### To do
Each line of the data below between the one containing "мебель по вашим эс" and the one containing "diferentes para celebrar y los detalles de un", both included, is to be repeated exactly. Please omit pictures.

-- Dataset entries follows --

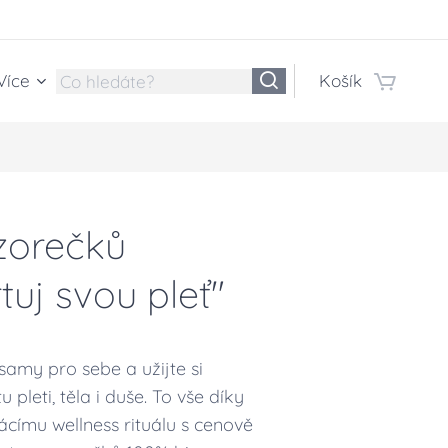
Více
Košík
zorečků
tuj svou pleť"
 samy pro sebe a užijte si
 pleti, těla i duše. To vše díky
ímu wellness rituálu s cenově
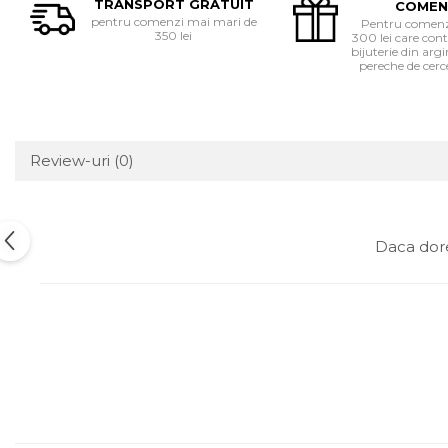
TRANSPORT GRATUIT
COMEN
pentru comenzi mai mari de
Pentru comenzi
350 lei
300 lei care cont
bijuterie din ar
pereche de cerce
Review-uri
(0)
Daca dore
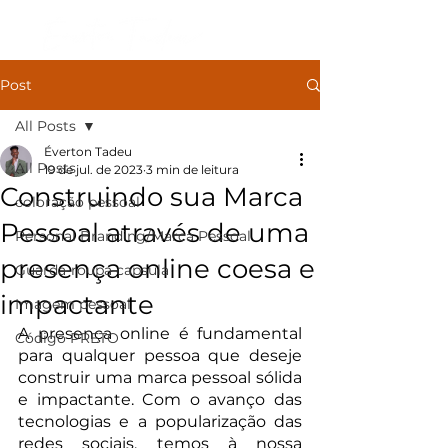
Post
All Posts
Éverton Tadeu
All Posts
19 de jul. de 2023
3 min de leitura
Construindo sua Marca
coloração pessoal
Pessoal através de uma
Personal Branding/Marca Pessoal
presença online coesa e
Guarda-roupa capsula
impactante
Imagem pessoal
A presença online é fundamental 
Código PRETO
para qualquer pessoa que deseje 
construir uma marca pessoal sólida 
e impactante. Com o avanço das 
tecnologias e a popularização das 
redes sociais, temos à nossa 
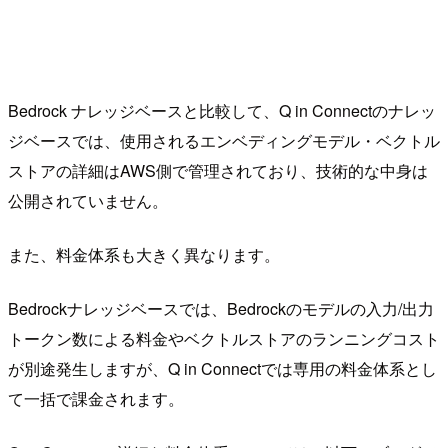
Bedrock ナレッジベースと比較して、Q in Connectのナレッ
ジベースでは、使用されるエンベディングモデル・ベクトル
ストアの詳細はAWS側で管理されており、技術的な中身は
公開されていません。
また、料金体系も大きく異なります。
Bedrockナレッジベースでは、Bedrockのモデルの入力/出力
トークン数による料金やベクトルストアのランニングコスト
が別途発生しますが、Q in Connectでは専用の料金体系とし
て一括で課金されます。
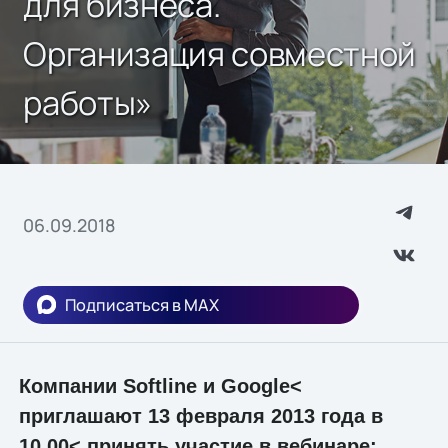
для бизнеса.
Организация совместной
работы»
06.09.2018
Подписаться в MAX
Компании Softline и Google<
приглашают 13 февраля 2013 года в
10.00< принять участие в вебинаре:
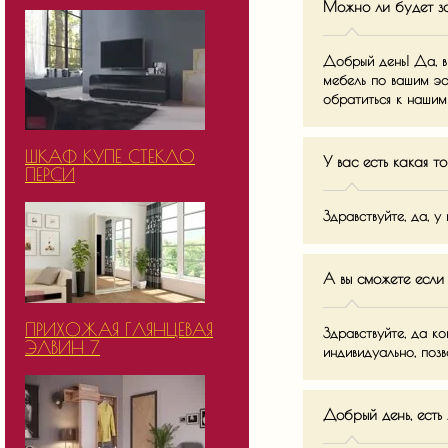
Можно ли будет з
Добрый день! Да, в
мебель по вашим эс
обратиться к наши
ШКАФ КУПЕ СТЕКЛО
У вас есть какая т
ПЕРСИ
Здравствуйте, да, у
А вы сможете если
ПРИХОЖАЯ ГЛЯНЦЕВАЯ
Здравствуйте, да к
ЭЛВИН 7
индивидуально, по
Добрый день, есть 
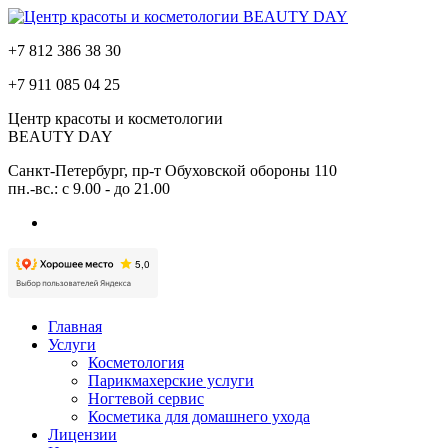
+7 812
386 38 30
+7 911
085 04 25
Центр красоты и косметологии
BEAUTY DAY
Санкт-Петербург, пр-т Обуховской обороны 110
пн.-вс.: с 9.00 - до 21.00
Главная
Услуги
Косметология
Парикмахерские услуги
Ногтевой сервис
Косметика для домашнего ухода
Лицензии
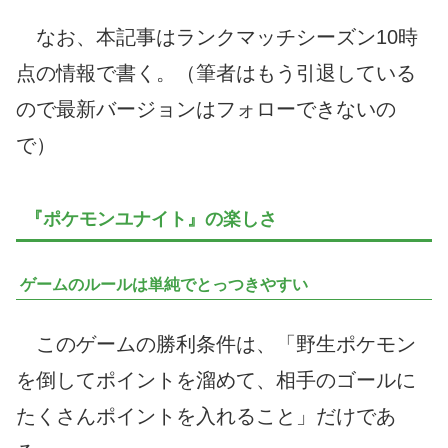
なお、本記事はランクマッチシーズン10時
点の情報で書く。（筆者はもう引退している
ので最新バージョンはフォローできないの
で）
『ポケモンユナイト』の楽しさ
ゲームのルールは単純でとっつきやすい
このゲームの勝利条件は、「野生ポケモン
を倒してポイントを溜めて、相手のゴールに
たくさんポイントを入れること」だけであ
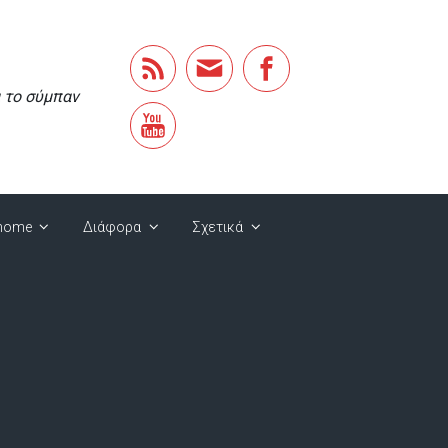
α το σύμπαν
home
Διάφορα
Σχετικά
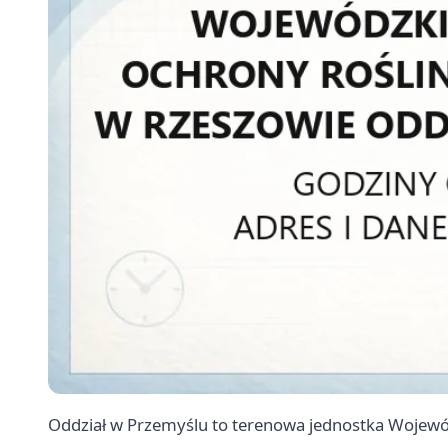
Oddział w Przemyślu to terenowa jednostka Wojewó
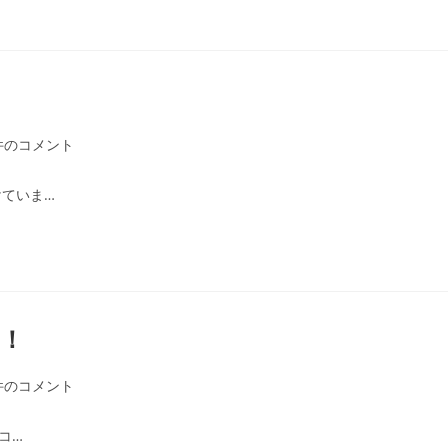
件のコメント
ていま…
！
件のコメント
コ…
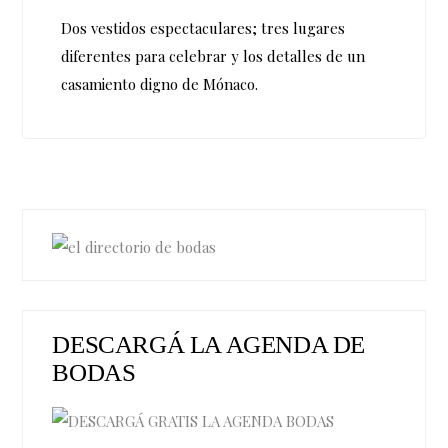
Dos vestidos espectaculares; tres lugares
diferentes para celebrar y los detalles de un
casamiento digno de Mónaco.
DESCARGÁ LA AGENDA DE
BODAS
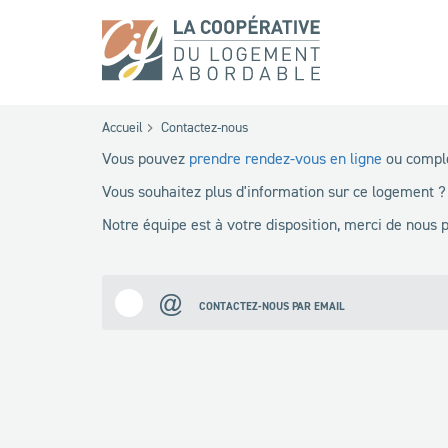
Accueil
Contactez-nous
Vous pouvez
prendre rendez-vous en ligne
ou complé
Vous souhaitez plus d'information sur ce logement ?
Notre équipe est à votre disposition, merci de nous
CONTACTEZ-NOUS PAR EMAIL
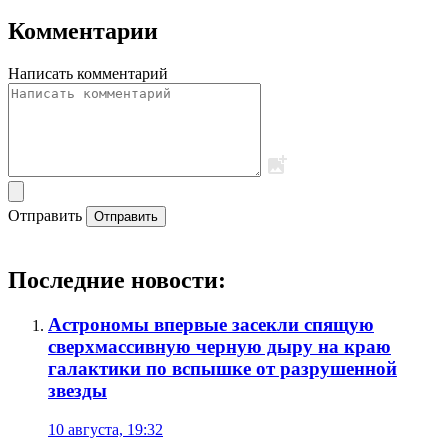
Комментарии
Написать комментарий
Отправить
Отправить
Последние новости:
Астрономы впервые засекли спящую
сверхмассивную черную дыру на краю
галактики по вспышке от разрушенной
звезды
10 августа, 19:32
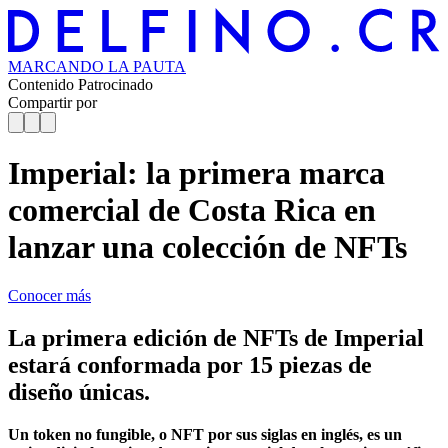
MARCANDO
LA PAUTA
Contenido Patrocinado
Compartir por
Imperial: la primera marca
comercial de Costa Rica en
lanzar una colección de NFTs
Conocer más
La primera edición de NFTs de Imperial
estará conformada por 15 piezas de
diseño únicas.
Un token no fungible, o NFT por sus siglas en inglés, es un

-- Dataset entries concluded --
-- Dataset entries follows --

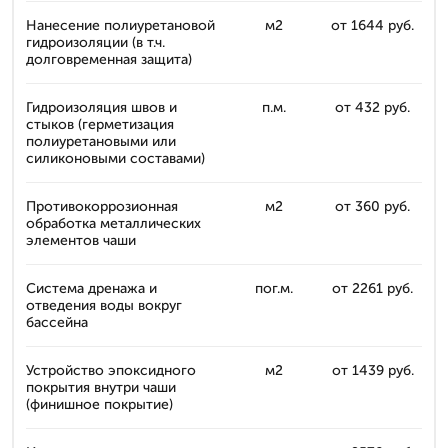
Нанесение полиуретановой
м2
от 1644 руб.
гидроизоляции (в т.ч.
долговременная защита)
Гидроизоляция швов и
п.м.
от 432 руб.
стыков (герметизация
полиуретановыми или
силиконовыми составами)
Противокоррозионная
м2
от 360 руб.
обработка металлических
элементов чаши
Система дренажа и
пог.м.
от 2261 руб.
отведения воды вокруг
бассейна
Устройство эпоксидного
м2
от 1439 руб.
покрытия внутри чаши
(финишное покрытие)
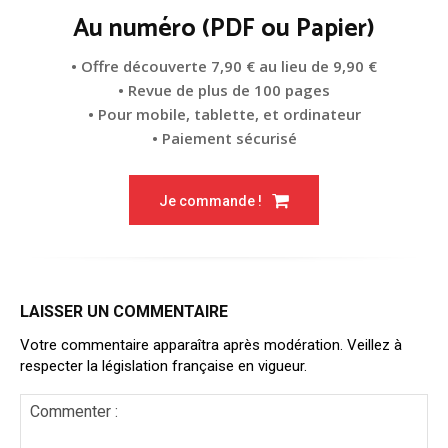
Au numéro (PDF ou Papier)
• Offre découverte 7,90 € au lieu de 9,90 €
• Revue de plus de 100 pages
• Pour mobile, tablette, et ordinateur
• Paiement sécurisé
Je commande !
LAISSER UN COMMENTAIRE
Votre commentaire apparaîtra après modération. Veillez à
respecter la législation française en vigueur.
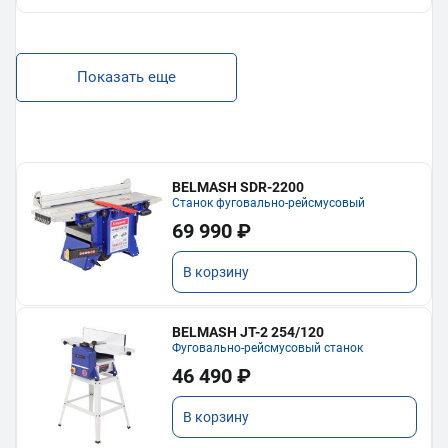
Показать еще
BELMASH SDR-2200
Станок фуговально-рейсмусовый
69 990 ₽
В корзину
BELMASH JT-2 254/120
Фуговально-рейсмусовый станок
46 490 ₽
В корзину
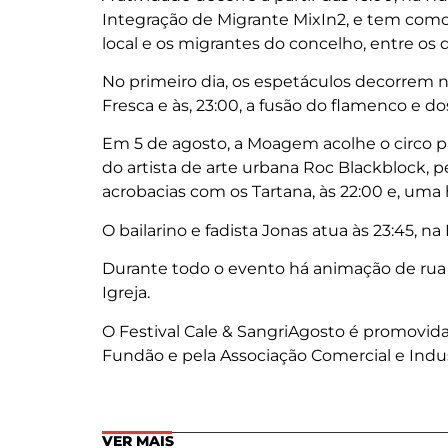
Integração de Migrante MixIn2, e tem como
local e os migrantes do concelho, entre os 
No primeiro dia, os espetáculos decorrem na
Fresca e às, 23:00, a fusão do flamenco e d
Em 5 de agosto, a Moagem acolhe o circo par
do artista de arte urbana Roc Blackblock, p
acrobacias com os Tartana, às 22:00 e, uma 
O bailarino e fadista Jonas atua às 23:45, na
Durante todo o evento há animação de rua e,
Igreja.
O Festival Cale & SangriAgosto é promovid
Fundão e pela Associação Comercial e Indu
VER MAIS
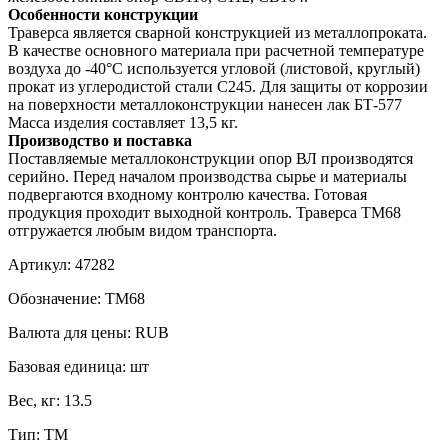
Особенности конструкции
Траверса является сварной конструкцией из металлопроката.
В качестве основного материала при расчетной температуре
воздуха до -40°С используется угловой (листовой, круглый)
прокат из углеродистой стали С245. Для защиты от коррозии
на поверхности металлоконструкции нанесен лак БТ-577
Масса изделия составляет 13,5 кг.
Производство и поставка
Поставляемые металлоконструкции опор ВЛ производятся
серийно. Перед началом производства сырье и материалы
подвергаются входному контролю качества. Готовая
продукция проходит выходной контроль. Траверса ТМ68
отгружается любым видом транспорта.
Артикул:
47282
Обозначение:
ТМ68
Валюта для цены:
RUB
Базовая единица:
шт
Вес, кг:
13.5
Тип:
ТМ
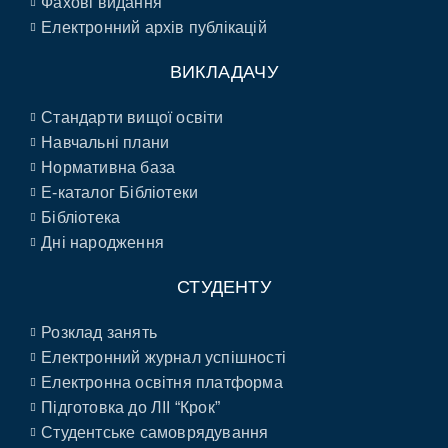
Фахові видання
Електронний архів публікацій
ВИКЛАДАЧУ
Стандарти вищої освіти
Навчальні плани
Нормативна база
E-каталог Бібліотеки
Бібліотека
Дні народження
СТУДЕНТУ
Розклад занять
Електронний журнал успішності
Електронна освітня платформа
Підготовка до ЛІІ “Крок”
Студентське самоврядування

-- Dataset entries concluded --
-- Dataset entries follows --

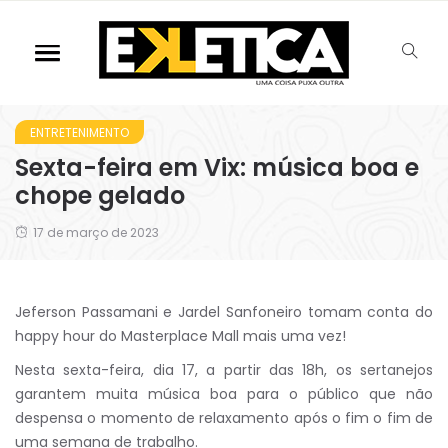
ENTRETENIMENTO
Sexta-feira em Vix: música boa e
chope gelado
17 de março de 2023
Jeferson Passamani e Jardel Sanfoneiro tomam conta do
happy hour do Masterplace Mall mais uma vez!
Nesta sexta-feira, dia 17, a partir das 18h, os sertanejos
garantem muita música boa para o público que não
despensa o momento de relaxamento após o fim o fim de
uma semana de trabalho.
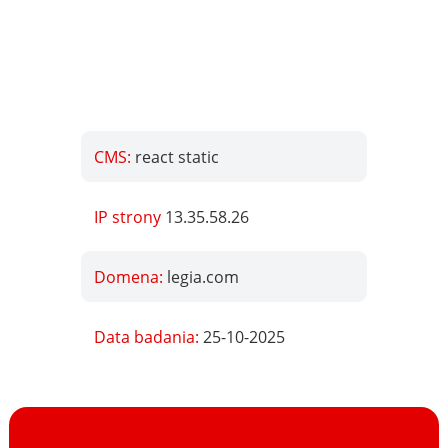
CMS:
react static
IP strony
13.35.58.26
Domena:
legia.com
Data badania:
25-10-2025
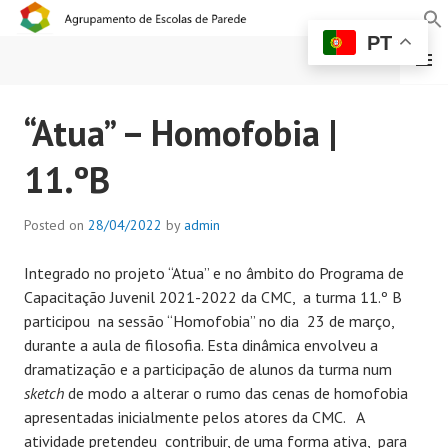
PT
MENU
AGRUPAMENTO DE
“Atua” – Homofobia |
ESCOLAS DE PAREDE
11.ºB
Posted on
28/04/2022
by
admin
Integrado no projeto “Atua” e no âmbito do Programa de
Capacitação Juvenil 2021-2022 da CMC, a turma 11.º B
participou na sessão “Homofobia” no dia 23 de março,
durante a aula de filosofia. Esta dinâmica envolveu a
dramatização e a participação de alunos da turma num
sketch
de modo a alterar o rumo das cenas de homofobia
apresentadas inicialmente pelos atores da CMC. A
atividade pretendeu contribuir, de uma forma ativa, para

-- Dataset entries concluded --

### Written response
мебель по вашим эс
обратиться к наши
ШКАФ КУПЕ СТЕКЛО
У вас есть какая т
ПЕРСИ
Здравствуйте, да, у
А вы сможете если
ПРИХОЖАЯ ГЛЯНЦЕВАЯ
Здравствуйте, да к
ЭЛВИН 7
индивидуально, по
Добрый день, есть 
+7 812
386 38 30
+7 911
085 04 25
Центр красоты и косметологии
BEAUTY DAY
Санкт-Петербург, пр-т Обуховской обороны 110
пн.-вс.: с 9.00 - до 21.00
Главная
Услуги
Косметология
Парикмахерские услуги
Ногтевой сервис
Косметика для домашнего ухода
Лицензии
なお、本記事はランクマッチシーズン10時
点の情報で書く。（筆者はもう引退している
ので最新バージョンはフォローできないの
で）
『ポケモンユナイト』の楽しさ
ゲームのルールは単純でとっつきやすい
このゲームの勝利条件は、「野生ポケモン
を倒してポイントを溜めて、相手のゴールに
たくさんポイントを入れること」だけであ
α το σύμπαν
home
Διάφορα
Σχετικά
Oddział w Przemyślu to terenowa jednostka Wojewó
件のコメント
ていま…
！
件のコメント
コ…
Dos vestidos espectaculares; tres lugares
diferentes para celebrar y los detalles de un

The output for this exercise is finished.